- **Selected extract**
Posts Tagged With: community

“Birdland” The Village

We can begin to tackle both the housing and loneliness crisis when clever, compact, kit housing design and clever site planning work together to create a neighborhood that feels like a village.


An Octagonal Housing Solution

The team at Sculptorhouse believes it is possible to create housing that can provide this for many of the people that currently do not have access to such a home.  Sculptorhouse creates affordable housing that looks and feels like luxury housing.

They have designed, engineered, and prototyped a low-cost, eco-friendly house kit –The Octagonal Living Unit (OLU), to creatively address the many aspects of the housing crisis. The design for the OLU draws on the founder’s thirty-year career as a sculptor to create something unique and visually appealing but also beautifully proportioned and spacious. By creating the house in the same way a sculptor creates art multiples (like Rodin’s The Thinker that is modeled once and cast in bronze many times) Sculptorhouse is able to significantly reduce the per-unit cost. The octagonal shape increases efficiency in floor space, heating and cooling, and resistance to wind and seismic events. The result is a house of high quality and high visual appeal but at an affordable cost.

An octagon encloses twenty percent more floor space with the same materials as a rectangle. It is more efficient to heat and cool and more resistant to wind and seismic events. The interior space of an OLU is an open-plan space, giving long sight lines across the space and a breathtaking 16-foot-high cathedral space in the living room. The Sculptorhouse octagon is light filled from all points of the compass, allowing the sun to light it up with a glow in the early morning to the late afternoon.

This powerhouse little dwelling is built from an innovative building system that uses materials – galvanized steel and expanded polystyrene – that cannot be destroyed by water, will not rot, has no nutritional value for any vermin, and will withstand extremely high winds and severe earthquakes. Sculptorhouse kits are made from components that are created by manufacturers already operating at high capacity: the structural insulated building panels (SIPS) come from Thermasteel and the windows and doors come from Marvin. The small amount of lumber is sourced from local building suppliers. Most homes use thousands of elements. Sculptorhouse kit homes are built with SIPS panels that serve as structure, insulation, sheathing, and vapor barrier on one piece so they use about two hundred parts, creating significant savings in labor costs and time at the job site. When situated on permanent foundations and framed from steel, they are more resistant to wind and seismic activity than conventional homes.

Saved data records
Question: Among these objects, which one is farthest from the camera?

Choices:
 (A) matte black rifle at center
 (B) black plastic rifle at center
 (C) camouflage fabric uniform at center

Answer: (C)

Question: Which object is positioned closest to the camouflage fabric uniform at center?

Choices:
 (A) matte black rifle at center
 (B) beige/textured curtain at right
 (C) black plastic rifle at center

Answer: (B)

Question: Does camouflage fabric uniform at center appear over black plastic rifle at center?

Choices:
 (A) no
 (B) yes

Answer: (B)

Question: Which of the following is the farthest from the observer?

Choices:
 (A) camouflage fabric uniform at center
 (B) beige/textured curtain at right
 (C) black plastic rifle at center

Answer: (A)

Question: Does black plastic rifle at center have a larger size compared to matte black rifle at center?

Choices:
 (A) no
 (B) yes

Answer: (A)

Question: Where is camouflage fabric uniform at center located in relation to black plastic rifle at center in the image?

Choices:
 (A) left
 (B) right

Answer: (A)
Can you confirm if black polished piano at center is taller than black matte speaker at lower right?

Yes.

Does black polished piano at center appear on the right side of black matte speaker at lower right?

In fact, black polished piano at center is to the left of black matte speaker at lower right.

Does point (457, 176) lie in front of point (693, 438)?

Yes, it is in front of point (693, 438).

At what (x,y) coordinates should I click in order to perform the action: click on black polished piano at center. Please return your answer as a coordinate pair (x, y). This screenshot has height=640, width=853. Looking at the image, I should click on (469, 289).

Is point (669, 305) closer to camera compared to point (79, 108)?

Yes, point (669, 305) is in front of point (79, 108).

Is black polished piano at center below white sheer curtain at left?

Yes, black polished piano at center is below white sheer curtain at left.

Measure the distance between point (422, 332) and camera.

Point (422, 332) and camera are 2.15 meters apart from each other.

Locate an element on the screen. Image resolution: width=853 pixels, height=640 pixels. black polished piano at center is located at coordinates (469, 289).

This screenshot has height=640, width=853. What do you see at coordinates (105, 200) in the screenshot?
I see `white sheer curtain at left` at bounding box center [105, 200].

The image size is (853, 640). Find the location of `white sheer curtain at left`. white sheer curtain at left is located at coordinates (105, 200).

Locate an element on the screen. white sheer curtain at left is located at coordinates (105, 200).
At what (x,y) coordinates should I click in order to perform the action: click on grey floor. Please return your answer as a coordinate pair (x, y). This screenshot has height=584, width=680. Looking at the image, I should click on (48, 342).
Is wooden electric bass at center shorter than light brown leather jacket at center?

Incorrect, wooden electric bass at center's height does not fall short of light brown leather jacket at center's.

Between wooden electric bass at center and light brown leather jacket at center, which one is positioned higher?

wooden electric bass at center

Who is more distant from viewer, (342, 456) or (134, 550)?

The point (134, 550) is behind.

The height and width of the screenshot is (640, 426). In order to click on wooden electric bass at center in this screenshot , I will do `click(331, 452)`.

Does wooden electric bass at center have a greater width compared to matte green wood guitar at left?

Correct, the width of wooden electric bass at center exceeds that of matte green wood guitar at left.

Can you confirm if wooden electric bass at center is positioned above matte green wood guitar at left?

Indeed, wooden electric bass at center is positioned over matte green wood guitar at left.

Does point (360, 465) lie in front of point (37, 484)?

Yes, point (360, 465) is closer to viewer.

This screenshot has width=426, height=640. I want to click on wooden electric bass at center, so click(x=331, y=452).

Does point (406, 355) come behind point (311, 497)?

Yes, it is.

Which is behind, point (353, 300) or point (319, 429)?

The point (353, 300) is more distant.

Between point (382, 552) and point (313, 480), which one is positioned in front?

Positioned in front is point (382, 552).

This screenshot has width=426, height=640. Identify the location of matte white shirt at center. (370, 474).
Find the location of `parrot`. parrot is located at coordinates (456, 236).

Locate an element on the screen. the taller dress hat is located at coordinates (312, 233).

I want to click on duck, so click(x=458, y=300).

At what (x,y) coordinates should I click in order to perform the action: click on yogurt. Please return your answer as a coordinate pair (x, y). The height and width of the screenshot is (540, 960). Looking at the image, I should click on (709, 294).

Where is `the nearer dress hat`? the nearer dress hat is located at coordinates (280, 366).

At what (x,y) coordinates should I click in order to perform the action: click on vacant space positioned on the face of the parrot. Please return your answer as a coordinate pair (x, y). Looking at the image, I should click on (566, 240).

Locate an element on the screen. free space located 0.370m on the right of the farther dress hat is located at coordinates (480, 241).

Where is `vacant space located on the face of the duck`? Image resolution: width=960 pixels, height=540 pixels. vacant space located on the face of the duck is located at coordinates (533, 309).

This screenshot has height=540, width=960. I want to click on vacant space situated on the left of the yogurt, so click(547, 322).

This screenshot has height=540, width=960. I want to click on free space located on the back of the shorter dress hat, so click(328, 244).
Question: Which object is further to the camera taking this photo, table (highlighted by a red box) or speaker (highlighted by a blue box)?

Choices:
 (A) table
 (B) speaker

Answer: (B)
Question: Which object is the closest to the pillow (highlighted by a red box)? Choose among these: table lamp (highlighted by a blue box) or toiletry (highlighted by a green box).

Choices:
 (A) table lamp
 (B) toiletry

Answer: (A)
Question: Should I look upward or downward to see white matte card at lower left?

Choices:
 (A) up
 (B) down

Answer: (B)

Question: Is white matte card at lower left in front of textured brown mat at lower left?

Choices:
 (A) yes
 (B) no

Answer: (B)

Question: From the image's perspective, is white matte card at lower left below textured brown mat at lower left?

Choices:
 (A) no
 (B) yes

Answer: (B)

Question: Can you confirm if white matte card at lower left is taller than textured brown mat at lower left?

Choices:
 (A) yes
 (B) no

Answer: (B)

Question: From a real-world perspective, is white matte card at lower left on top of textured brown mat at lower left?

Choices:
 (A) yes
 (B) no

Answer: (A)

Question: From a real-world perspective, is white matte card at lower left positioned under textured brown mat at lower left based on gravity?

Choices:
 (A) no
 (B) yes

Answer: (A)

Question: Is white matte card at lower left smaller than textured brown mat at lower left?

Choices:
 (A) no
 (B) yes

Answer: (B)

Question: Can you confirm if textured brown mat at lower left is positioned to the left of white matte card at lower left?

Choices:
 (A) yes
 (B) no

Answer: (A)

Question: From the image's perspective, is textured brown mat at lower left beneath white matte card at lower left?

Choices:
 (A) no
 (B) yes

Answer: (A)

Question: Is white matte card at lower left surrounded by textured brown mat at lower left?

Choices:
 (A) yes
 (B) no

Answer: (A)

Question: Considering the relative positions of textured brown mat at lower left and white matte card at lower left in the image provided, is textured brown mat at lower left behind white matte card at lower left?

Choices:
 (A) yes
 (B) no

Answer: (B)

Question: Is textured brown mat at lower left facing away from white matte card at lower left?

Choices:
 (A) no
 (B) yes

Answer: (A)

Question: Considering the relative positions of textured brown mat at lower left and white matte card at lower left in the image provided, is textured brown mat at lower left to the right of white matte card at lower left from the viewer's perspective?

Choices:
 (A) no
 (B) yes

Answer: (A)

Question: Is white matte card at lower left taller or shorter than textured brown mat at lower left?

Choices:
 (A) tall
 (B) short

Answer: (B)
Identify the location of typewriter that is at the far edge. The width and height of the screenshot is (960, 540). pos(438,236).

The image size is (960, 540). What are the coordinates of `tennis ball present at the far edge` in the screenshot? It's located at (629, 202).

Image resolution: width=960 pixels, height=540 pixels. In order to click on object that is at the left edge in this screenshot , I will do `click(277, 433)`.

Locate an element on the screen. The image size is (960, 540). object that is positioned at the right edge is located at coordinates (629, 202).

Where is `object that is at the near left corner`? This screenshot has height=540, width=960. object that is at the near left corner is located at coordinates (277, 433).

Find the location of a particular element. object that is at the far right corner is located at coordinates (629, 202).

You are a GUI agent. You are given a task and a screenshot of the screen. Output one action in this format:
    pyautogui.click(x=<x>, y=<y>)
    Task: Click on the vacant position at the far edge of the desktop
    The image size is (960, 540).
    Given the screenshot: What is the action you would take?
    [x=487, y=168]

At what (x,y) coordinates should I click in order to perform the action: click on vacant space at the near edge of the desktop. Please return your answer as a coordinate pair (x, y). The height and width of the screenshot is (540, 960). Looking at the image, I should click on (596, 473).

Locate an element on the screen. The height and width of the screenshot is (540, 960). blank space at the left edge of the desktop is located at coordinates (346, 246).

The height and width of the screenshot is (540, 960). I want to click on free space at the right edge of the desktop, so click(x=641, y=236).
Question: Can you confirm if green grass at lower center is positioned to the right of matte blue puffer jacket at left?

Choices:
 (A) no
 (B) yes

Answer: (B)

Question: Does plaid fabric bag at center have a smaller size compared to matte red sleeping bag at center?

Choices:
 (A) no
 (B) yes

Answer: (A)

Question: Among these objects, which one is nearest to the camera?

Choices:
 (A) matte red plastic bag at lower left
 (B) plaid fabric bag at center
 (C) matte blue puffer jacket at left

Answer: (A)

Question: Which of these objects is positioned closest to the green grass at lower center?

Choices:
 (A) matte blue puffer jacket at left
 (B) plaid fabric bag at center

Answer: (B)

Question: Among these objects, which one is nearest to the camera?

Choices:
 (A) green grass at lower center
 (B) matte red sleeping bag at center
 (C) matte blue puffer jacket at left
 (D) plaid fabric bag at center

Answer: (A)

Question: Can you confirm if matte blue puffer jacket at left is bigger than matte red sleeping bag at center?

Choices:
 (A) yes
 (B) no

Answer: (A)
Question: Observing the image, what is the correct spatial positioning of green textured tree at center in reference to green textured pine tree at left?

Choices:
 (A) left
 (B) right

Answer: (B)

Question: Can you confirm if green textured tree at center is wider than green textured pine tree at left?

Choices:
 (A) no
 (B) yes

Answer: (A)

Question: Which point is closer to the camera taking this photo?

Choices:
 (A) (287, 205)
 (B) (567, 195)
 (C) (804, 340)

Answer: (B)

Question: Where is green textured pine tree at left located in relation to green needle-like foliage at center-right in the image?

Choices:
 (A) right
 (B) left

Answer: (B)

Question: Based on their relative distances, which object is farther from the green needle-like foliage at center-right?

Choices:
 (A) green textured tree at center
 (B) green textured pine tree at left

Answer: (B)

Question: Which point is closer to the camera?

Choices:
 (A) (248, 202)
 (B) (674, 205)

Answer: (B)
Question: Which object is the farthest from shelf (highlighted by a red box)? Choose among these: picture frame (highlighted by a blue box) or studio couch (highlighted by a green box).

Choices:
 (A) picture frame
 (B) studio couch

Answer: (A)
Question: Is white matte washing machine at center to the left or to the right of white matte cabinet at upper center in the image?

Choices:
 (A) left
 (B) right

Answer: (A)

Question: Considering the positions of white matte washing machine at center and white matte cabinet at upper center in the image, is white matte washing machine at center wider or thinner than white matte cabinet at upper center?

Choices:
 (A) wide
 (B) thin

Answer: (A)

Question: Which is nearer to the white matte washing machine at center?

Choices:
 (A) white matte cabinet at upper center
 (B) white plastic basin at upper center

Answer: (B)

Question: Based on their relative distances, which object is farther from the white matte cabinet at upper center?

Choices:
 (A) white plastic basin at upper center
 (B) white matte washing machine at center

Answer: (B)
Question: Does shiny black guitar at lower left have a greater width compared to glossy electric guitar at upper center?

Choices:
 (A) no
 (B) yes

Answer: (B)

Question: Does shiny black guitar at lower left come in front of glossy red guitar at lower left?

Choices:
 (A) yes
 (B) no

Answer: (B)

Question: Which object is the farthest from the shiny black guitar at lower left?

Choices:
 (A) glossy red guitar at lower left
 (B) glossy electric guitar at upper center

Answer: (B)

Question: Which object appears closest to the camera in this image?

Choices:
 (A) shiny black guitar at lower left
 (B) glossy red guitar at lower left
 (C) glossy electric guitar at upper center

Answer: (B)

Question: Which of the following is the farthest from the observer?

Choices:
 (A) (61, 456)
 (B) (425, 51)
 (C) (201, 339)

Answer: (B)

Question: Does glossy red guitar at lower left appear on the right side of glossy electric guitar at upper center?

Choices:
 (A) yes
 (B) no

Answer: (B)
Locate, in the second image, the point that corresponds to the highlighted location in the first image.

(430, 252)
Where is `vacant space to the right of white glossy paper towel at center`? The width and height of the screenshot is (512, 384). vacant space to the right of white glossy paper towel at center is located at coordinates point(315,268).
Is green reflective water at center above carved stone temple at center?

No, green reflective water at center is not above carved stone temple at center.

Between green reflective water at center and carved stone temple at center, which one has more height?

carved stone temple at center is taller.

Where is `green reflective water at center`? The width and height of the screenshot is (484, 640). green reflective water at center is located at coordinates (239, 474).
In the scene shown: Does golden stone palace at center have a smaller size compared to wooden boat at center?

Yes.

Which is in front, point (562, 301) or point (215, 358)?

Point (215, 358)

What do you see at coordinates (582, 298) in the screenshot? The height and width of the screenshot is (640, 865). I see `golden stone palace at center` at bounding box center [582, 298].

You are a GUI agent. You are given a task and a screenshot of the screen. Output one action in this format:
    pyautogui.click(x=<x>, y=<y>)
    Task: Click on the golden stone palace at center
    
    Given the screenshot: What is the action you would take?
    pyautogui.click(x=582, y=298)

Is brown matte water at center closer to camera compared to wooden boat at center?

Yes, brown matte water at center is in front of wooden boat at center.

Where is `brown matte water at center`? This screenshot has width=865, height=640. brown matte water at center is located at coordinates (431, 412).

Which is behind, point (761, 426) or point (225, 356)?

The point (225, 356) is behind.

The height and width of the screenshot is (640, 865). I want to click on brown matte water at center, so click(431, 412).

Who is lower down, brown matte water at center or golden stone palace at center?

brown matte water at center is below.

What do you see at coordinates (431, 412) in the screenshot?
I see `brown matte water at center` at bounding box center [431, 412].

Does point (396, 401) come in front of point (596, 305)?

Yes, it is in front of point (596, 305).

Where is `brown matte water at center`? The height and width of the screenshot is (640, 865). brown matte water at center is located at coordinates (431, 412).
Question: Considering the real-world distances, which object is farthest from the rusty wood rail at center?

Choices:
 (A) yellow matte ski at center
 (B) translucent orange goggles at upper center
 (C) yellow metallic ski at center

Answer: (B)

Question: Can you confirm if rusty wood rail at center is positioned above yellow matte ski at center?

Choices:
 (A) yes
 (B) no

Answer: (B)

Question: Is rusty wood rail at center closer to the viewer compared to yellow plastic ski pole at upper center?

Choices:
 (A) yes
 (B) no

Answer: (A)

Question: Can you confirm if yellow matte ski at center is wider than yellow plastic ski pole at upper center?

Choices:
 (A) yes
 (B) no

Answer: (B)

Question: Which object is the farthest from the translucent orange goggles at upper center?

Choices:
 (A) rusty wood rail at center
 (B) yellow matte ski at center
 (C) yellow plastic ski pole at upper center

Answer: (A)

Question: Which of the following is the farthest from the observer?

- **Problems to solve**
**A)** Retype the stretch of the octagonal house kit text from "An octagon encloses" through "the late afternoon.".
**B)** Please repeat, word for word, the stretch of the records from the line that contains "Does point (457, 176)" through the line that contains "Is wooden electric", including both of those lines.

- **Numbered responses**
**A)**
An octagon encloses twenty percent more floor space with the same materials as a rectangle. It is more efficient to heat and cool and more resistant to wind and seismic events. The interior space of an OLU is an open-plan space, giving long sight lines across the space and a breathtaking 16-foot-high cathedral space in the living room. The Sculptorhouse octagon is light filled from all points of the compass, allowing the sun to light it up with a glow in the early morning to the late afternoon.

**B)**
Does point (457, 176) lie in front of point (693, 438)?

Yes, it is in front of point (693, 438).

At what (x,y) coordinates should I click in order to perform the action: click on black polished piano at center. Please return your answer as a coordinate pair (x, y). This screenshot has height=640, width=853. Looking at the image, I should click on (469, 289).

Is point (669, 305) closer to camera compared to point (79, 108)?

Yes, point (669, 305) is in front of point (79, 108).

Is black polished piano at center below white sheer curtain at left?

Yes, black polished piano at center is below white sheer curtain at left.

Measure the distance between point (422, 332) and camera.

Point (422, 332) and camera are 2.15 meters apart from each other.

Locate an element on the screen. Image resolution: width=853 pixels, height=640 pixels. black polished piano at center is located at coordinates (469, 289).

This screenshot has height=640, width=853. What do you see at coordinates (105, 200) in the screenshot?
I see `white sheer curtain at left` at bounding box center [105, 200].

The image size is (853, 640). Find the location of `white sheer curtain at left`. white sheer curtain at left is located at coordinates (105, 200).

Locate an element on the screen. white sheer curtain at left is located at coordinates (105, 200).
At what (x,y) coordinates should I click in order to perform the action: click on grey floor. Please return your answer as a coordinate pair (x, y). This screenshot has height=584, width=680. Looking at the image, I should click on (48, 342).
Is wooden electric bass at center shorter than light brown leather jacket at center?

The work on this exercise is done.